If doing it that way gives better performance I wonder why Epicor doesn’t do that for their Public Cloud users.

You really want to run this in your Active Directory and not Epicor’s. Since this is a part of M365, the licenses really flow to the end customer and not a provider.

Hi Everyone,

A notorious degradation of performance… could it be related to mismatched hardware sizing options between MS Azure Cloud and On-Premise (Physical/Virtual)? There is a myriad of hardware options available in MS Azure to chose from, and the recommended specs from official Epicor 10 Hardware Sizing Guide seem to be more focused on On-Prem (Physical/Virtual).
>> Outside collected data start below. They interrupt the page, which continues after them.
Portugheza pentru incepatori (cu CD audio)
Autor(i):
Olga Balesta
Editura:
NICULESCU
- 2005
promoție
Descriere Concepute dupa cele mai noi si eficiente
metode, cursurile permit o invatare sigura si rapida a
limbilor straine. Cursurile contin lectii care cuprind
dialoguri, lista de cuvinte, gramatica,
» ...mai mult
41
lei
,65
@Mark_Wonsil @rbucek @aaronssh @hmwillett
For those of you who have already made the move from On-Prem to (Azure) Cloud,
What type of Server Instance (VM Types) did you chose for your App and DB servers?

  • General purpose
  • Compute optimized
  • Memory optimized
  • Storage optimized
  • GPU optimized
  • High performance compute
    Did you replicate exactly what you had on-prem 2 servers to 2 VMs or did you take a single server on Azure?
    For the Storage/Managed Disks, did you take Standard HDD, SSD or Premium SSD?
    How many disks did you add to your Epicor app/db server? Are you separating database files (mdf/ldf) into multiple disks as recommended?
    Also for the disks (Storage Transactions), how did you determine how many Transaction units (10,000 transactions) you need?

Regards,

Hello @carlosqt,

As Epicor Dedicated Tenant SaaS users, we don’t choose the hardware - Epicor does. They have a min-Data Center within Azure. I sense it was a lift-and-shift from the previous host providers but now they aren’t even doing the hardware and rely on Microsoft’s consultants for this kind of advice.

IMHO, the performance is due to the architecture which assumes a nearby application server which hides the inefficiencies until you get to the cloud. When we get to Kinetic, I like to think the performance will be better. It does seem snappier on MES. The startup is a bit slow but again, it’s being launched by the rich client so hard to tell. Any improvement in performance for the Cloud users will lead to better performance on prem. You’re welcome. :wink:

It’s purely latency-based for us.
Our Azure servers are far better spec’d and the architecture is better designed than what we had on premise since we got to start from scratch.